Join Darren Berrecloth for a live presentation followed by a screening of his epic, North of Nightfall.
Darren comes to the VIMFF stage to share his love for adventure and mountain biking.
Hailing from Parksville, BC, Canada, Darren Berrecloth has been widely regarded as one of the best freeride mountain bikers in the world, ever since he exploded onto the scene with a third at the 2002 Red Bull Rampage. With a wide range of podium finishes and magazine covers under his belt, Berrecloth is showing no sign of slowing down.
A hard-working athlete who puts lots of effort into building unique bike features, Berrecloth’s dedication to the sport is unmatched in the industry. Known for taking lines that other riders don’t even consider, his success, sheer guts and determination have seen him become something of a legendary figure – even more so since breaking his back in 2011 and returning to competitive riding for 2012.
He has also put his creative juices to good use, designing the Red Bull Berg Line course for the Winterberg event, as well as building one of the most progressive courses in the world for his Bearclaw Invitational. The course has now been built as a permanent feature on Vancouver Island and the Invitational itself featuring for several years as an epic gold-level slopestyle event on the FMB World Tour.
His creativity doesn’t stop there though, he also likes to mix it up in front of the cameras and his appearance in films such as Where The Trail Ends and North of Nightfall bears witness to this. Unable to stay still, Berrecloth has also started Global Epix, which will allow fans to ride alongside him while travelling to a wide variety of exotic and epic locations around the globe.
North of Nightfall
Director – Jeremy Grant
Year of Production – 2018
Length – 65min
Country of Origin – USA
Hidden among the glaciers high in the Arctic Circle are mountain bike lines too incredible to ignore. Harsh temperatures, volatile weather and nine-month winters mean the area is normally devoid of human life. But each summer, this frozen landscape flourishes under endless daylight, revealing a spectacular ecosystem. Join Darren Berrecloth, Carson Storch, Cam Zink and Tom Van Steenbergen as they embark on an expedition to the top of the world to explore this relatively unknown land. In doing so, they discover a changing environment steeped in history along with challenging terrain unlike anything anyone’s ridden to date.
Director: Ryan Kremsater
Length: 4:52 min
Lost in the forests of British Columbia, the history of freeride mountain biking can be read from the progression of relic features. Once part of epic trails, these features mark an era that has been lost to time and reclaimed by forest. Wooden features, log rides and skinnies intended to test the balance, focus and the nerve of riders were common.
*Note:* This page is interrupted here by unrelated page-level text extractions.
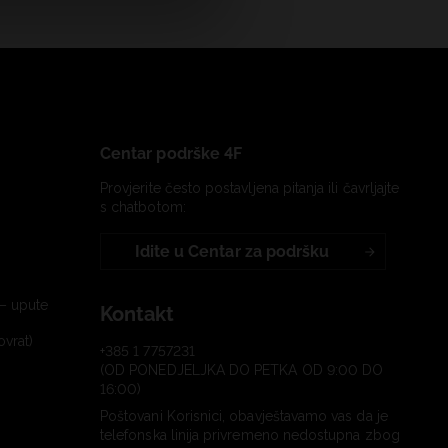
Centar podrške 4F
Provjerite često postavljena pitanja ili čavrljajte
s chatbotom:
Idite u Centar za podršku
– upute
Kontakt
ovrat)
+385 1 7757231
(OD PONEDJELJKA DO PETKA OD 9:00 DO
16:00)
Poštovani Korisnici, obavještavamo vas da je
telefonska linija privremeno nedostupna zbog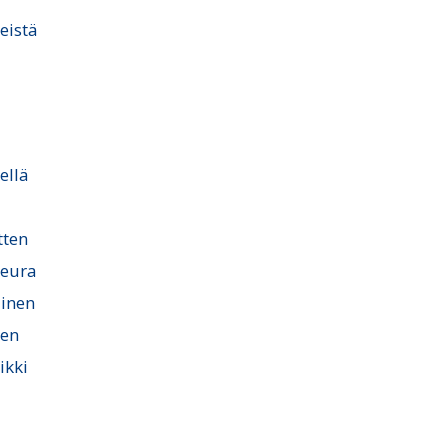
teistä
ellä
tten
 seura
ainen
nen
ikki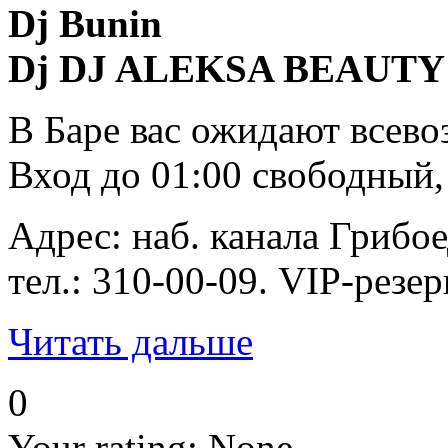
Dj Bunin
Dj DJ ALEKSA BEAUTY
В Баре вас ожидают всево
Вход до 01:00 свободный,
Адрес: наб. канала Грибое
тел.: 310-00-09. VIP-резер
Читать дальше
0
Your rating:
None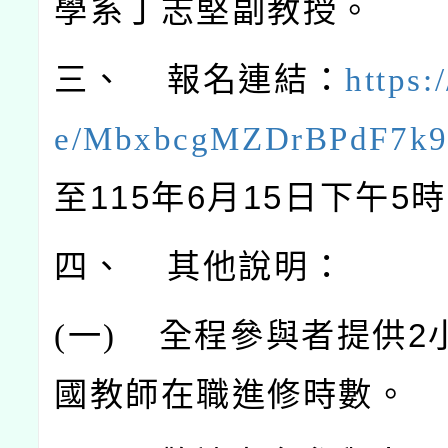
學系丁志堅副教授。
三、 報名連結：
https:
e/MbxbcgMZDrBPdF7k
至115年6月15日下午5
四、 其他說明：
(
一)
全程參與者提供2
國教師在職進修時數。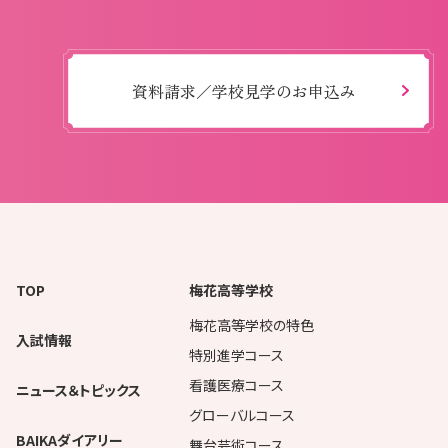
資料請求／学校見学のお申込み
TOP
梅花高等学校
梅花高等学校の特色
入試情報
特別進学コース
看護医療コース
ニュース＆トピックス
グローバルコース
BAIKAダイアリー
舞台芸術コース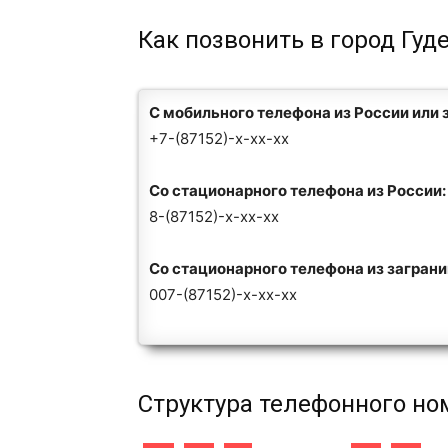
Как позвонить в город Гуд
С мобильного телефона из России или 
+7-(87152)-x-xx-xx
Со стационарного телефона из России:
8-(87152)-x-xx-xx
Со стационарного телефона из загран
007-(87152)-x-xx-xx
Структура телефонного но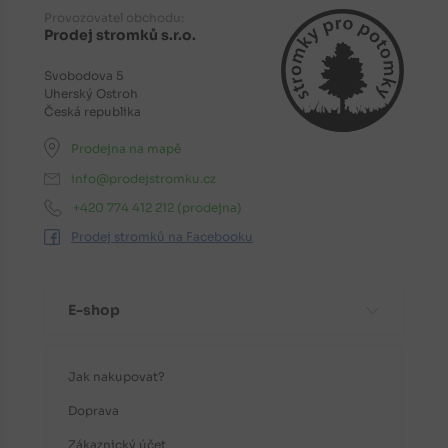
Provozovatel obchodu:
Prodej stromků s.r.o.
Svobodova 5
Uherský Ostroh
Česká republika
Prodejna na mapě
info@prodejstromku.cz
+420 774 412 212
(prodejna)
Prodej stromků na Facebooku
E-shop
Jak nakupovat?
Doprava
Zákaznický účet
As the sport shifts towards faster styles of riding, trails built with challenging and skinny technical wooden features are becoming increasingly rare, replaced by berms, jumps and drops requiring more speed and less precision.
Both styles of riding are fun, but I cherish the old skinny trails that remain. The elevated ladder bridges, log rides and skinnies require a high level of focus, and control. The state of the flow required to ride these trails, where the outside world falls away, time begins to slow, and the mind becomes completely calm, certain in the control it has over the body, is seductive. To break mental concentration risks error, but the feeling of unbreakable focus is fulfilling.
In today’s world, where life is becoming increasingly fast-pace, I seek these moments of serenity more often. They offer an escape from chaos, and a chance to connect with myself on a deeper level. Whether I am riding on two wheels or one, the experience of riding these trails is special. The time and dedication the builders spent crafting each stunt, each work of art, is inspiring, and adds to the experience. To the builders that keep this style of riding alive, your efforts are appreciated.